“Even after doing 10,000 of these operations, we are tweaking [the hood technique]…to make things better,” according to Ash Tewari, MD, MBBS, MCh, FRCS.
Ash Tewari, MD, MBBS, MCh, FRCS, professor and chair of the Milton and Carroll Petrie Department of Urology at the Icahn School of Medicine at Mount Sinai, is currently developing the “hood technique,” a new prostate cancer surgery technique.1
During a conversation with CancerNetwork®, he discussed the intricacies of preserving sexual function during prostate cancer surgery. The erectile nerves surrounding the prostate are arranged in a complex meshwork pattern, which complicates the process, and there are also phenomena like extracapsular extension through perineural invasion that make assessing the situation even more difficult.
Detailing the entire process of prostate cancer surgery, Tewari lists the priorities as getting all the cancer out of the body, restoring continence, and then restoring sexual function. All 3 of these goals are complex, and even after completing a great deal of surgeries with the hood technique, the process continues to be optimized.
Transcript:
The hood technique is not just about the continence. [The second component of] the hood technique is how we save the erectile nerves that are traveling around the prostate. These nerves make a meshwork—like a hammock—and they travel around the prostate, sometimes supplying to the prostate, sometimes to the blood and legs, and sometimes to the seminal vesicle. Most of the time, [they] travel in a very narrow zone, encased within the fascial layers, around the prostate to ultimately exit the pelvis to get into the penile tissue. These erectile nerves are what we call an autonomic nerve or the cavernous nerve, and there is not a simple one bundle on the left and one bundle on the right [design]. It’s an interconnected meshwork of structures [and a] meshwork of nerves that is ultimately supporting the erections, the orgasm, and the continence mechanism.
To save these nerves, you have to make the right decision because prostate cancer is a cancer in which where there is a very delicate love-hate relationship between the nerves and the cancer cells. Certain cancer cells, up to 30% [to] 40% of the time, interconnect with the nerves within the prostate to the point where they sometimes excite the nerves to start sprouting towards the cancer cell, [and then] the cancer cells wrap around the perineural sheet, and they find an exit strategy to get out of the organ.

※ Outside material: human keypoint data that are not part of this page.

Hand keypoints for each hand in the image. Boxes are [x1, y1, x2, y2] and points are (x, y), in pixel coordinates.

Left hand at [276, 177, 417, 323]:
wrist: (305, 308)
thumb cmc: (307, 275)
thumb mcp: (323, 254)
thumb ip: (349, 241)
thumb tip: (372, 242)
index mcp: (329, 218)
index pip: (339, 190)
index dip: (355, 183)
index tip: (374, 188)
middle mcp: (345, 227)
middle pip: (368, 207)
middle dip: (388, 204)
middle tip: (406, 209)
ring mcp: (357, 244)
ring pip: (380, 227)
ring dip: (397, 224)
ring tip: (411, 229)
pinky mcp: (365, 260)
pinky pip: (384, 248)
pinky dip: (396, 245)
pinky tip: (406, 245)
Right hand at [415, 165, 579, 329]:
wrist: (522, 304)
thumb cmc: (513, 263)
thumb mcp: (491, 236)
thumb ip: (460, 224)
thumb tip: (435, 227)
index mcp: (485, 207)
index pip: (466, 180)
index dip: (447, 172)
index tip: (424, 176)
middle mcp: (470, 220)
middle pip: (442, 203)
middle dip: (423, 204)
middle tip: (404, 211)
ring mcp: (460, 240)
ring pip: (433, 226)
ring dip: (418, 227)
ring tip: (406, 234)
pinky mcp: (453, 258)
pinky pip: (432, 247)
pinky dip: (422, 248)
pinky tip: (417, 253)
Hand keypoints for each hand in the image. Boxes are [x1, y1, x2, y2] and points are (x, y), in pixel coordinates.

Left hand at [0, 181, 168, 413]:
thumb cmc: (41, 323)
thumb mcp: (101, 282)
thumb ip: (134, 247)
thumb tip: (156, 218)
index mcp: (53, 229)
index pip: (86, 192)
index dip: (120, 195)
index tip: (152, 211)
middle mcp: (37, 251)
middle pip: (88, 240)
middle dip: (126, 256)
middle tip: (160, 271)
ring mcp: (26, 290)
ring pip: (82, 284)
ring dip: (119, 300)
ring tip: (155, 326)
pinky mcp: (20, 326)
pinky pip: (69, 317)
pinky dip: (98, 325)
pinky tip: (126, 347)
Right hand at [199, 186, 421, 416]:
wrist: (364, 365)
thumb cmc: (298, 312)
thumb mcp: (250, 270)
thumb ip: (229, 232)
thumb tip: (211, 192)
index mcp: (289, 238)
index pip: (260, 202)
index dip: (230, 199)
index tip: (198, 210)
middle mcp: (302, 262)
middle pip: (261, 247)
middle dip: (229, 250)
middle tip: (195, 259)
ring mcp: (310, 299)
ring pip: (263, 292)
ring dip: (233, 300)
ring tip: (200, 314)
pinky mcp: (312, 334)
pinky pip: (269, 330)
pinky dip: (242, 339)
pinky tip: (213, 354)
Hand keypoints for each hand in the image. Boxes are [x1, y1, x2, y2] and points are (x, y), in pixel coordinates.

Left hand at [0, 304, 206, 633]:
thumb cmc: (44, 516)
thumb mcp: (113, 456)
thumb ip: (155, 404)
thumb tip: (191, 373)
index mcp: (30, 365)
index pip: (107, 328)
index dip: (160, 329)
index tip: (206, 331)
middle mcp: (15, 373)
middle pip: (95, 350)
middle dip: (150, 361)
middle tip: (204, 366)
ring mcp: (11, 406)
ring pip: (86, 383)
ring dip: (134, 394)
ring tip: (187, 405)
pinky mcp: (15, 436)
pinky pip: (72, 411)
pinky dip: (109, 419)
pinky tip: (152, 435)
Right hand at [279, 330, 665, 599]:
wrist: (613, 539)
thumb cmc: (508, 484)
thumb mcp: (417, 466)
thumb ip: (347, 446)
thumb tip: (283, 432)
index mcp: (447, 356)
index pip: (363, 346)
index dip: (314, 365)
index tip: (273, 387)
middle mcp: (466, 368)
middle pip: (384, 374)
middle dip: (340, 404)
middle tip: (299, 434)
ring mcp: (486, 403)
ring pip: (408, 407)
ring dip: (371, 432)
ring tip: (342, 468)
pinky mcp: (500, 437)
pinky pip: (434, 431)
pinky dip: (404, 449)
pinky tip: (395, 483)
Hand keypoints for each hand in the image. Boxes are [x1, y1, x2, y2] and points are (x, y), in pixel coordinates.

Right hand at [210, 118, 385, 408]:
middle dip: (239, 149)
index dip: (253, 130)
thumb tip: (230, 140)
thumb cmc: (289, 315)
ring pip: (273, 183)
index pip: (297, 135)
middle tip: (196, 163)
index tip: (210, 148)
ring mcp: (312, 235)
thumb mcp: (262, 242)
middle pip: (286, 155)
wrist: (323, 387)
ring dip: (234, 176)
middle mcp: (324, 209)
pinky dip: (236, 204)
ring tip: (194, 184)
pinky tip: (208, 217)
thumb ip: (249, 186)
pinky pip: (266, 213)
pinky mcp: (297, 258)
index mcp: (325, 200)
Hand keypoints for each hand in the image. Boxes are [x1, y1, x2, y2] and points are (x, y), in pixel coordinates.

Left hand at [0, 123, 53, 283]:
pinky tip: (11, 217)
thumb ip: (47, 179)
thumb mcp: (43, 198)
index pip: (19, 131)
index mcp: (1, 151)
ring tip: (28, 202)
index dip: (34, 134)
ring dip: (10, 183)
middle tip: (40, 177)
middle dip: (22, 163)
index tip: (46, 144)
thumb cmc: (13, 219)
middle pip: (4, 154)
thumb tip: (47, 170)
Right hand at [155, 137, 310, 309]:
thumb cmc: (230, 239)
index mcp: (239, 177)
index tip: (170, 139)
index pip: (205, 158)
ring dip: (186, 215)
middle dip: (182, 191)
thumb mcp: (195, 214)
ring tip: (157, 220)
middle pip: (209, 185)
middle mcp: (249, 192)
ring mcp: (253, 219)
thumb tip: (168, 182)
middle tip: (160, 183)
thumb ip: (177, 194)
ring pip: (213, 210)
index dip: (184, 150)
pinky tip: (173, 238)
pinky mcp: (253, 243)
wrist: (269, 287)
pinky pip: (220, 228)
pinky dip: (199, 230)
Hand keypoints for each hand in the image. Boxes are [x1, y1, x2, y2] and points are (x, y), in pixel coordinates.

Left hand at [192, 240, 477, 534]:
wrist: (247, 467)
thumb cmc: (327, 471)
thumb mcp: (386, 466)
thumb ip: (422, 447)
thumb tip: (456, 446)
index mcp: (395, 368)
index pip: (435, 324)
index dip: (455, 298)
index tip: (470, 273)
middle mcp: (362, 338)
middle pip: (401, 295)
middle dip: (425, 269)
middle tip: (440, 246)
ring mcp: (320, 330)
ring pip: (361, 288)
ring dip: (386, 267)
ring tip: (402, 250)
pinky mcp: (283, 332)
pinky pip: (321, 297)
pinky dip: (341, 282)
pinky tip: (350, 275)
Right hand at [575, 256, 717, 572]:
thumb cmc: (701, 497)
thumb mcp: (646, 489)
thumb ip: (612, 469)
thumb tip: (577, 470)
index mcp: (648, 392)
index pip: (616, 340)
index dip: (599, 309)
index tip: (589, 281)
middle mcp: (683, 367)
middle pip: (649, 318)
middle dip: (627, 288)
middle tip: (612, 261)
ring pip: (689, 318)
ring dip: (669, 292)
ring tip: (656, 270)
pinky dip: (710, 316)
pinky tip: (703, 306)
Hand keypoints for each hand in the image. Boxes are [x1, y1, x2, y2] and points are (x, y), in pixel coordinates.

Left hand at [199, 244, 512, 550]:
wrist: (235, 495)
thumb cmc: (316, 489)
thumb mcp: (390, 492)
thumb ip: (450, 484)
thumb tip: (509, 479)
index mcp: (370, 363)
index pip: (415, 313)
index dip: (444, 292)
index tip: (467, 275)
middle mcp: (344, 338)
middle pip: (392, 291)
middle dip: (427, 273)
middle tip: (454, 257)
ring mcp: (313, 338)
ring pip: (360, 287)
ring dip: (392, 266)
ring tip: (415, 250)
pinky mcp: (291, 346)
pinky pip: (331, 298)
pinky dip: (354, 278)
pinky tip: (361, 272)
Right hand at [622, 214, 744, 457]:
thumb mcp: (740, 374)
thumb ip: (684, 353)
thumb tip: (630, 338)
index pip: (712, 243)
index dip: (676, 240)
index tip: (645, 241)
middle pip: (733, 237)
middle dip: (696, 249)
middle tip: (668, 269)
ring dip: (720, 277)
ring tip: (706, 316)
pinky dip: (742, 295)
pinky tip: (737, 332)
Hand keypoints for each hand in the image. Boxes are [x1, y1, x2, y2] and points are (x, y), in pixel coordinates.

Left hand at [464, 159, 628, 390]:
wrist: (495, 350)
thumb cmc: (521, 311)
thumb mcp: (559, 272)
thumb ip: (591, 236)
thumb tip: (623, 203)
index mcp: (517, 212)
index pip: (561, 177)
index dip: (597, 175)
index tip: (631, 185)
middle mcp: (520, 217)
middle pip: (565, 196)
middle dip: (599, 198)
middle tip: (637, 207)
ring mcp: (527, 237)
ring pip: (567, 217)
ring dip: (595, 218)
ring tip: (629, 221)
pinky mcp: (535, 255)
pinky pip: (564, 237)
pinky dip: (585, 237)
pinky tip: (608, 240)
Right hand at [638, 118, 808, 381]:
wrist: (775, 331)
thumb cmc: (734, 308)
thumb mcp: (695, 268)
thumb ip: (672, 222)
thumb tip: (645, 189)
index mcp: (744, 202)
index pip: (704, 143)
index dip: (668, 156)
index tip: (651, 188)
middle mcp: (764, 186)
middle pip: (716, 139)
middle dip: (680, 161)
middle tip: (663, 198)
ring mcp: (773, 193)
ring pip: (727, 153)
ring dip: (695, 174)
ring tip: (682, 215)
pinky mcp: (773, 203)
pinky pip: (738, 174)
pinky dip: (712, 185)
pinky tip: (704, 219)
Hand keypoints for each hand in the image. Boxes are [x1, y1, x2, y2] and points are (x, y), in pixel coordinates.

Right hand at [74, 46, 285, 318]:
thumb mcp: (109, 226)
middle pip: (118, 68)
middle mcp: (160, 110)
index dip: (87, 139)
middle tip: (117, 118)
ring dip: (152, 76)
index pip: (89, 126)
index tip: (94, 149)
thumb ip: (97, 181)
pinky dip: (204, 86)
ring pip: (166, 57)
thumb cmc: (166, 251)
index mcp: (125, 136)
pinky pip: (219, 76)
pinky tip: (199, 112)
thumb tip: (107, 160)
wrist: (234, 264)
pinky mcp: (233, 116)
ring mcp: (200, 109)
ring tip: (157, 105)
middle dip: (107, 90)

[Approximately] 30% to 40% of the time, the cancer is trying to come out using the same nerves [that] we are trying to save, [and that] can make the operation a little bit more challenging because you have to recognize if that phenomenon—[extracapsular extension through perineural invasion]—is happening. Using preoperative nomograms, preoperative imaging, preoperative prostate-specific antigen [PSA], preoperative biopsy data, and the rectal exam, you have to make an assessment [on] if that phenomenon is happening to a patient or not. If it is happening, is it happening on the left side or the right side? Is it happening near the apex or the base? Is it happening on the posterior side or the anterior side? The nerves around the prostate are traveling in different zones—different layer compartments—so if there is a risk of this cancer coming close to the base on the right side, you can tailor the surgery to stay a little bit wider on the exact area where you expect that the cancer is trying to escape. You get a negative margin yet save as much of a nerve as you can and remaining human anti-mouse antibodies [HAMA].
This entire packaging of the decision-making, finding the right plane, executing it delicately, controlling the bleeding, and then reconnecting everything back—yet saving the anterior hood—is what we call an athermal technique or the “RARP [robot-assisted radical prostatectomy]” technique along with the “hood” technique. The combination of this preserved urethra, preserved muscle, preserved anterior-supporting structures, and the neurovascular hammock…balanced our surgery to match the risk of extracapsular extension. That is what gets us a trifecta outcome, in which goal number 1 is to get all the cancer out, goal number 2 is to get the continence back, and goal number 3 is to get the sexual function back, all in a [proper] sequential manner. That’s the complexity of this operation, and that’s the reason we are talking about it. Even after doing 10,000 of these operations, we are tweaking it a little bit to make things better.